## Action item
Of all the entries below, only the lines from the one with "left knee: (812, 352)" up to and including the one with "right wrist: (229, 137)" are to be duplicated exactly.

## Records for processing
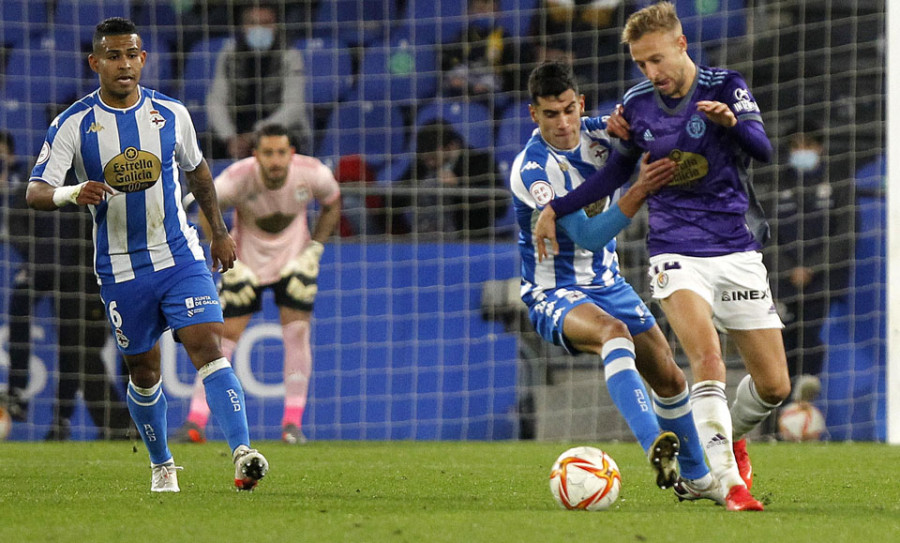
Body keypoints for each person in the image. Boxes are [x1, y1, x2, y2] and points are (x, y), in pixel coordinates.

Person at [532, 2, 788, 511]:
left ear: (681, 45)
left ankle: (729, 439)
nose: (650, 73)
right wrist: (555, 209)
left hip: (735, 247)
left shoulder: (725, 86)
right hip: (674, 250)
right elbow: (613, 176)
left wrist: (732, 123)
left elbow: (763, 150)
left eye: (656, 60)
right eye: (640, 64)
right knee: (707, 357)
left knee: (775, 386)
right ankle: (724, 483)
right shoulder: (638, 104)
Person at [26, 17, 267, 493]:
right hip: (120, 267)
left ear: (144, 58)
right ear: (95, 62)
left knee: (207, 346)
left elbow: (198, 171)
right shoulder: (73, 123)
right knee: (144, 370)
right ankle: (162, 464)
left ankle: (243, 452)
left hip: (179, 254)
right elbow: (36, 191)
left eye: (132, 55)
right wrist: (71, 194)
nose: (124, 64)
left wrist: (219, 232)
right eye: (113, 56)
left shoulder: (172, 113)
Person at [511, 61, 723, 503]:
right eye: (551, 114)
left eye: (569, 109)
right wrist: (638, 190)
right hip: (554, 292)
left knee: (668, 376)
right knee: (614, 334)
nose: (564, 122)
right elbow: (588, 235)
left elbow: (658, 128)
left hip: (609, 284)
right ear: (534, 115)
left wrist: (713, 122)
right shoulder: (534, 170)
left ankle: (698, 480)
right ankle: (653, 445)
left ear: (580, 103)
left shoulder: (599, 133)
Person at [175, 123, 341, 445]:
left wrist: (314, 251)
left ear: (292, 153)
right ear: (256, 155)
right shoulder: (239, 177)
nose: (276, 161)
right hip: (244, 264)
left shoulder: (313, 173)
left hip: (294, 262)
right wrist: (223, 252)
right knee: (222, 342)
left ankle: (292, 425)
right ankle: (196, 422)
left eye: (281, 153)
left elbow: (333, 202)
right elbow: (205, 210)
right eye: (268, 153)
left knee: (297, 334)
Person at [1, 131, 133, 440]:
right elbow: (20, 214)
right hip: (58, 272)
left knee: (100, 348)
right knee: (77, 348)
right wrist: (37, 254)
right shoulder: (45, 172)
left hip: (91, 276)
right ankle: (103, 422)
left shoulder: (99, 175)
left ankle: (116, 422)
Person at [774, 121, 854, 384]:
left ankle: (806, 415)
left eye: (807, 144)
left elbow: (846, 233)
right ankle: (776, 419)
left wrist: (811, 268)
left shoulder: (839, 183)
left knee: (812, 352)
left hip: (823, 286)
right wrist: (787, 269)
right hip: (781, 287)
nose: (801, 151)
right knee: (779, 356)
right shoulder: (774, 184)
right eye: (795, 146)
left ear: (819, 147)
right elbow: (760, 234)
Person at [207, 3, 312, 159]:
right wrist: (229, 137)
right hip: (236, 132)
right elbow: (215, 102)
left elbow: (294, 107)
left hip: (278, 129)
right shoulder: (229, 54)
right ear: (242, 26)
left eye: (266, 23)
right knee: (208, 144)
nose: (259, 29)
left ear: (276, 25)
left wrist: (258, 134)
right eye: (253, 23)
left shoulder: (290, 54)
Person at [387, 120, 509, 238]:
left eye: (434, 158)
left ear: (452, 147)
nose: (430, 164)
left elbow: (500, 208)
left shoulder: (480, 162)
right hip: (427, 241)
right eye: (426, 159)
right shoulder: (422, 166)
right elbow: (394, 200)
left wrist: (459, 186)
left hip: (471, 242)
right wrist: (419, 189)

## Solution to this exercise
left knee: (812, 352)
left hip: (823, 286)
right wrist: (787, 269)
right hip: (781, 287)
nose: (801, 151)
right knee: (779, 356)
right shoulder: (774, 184)
right eye: (795, 146)
left ear: (819, 147)
right elbow: (760, 234)
Person at [207, 3, 312, 159]:
right wrist: (229, 137)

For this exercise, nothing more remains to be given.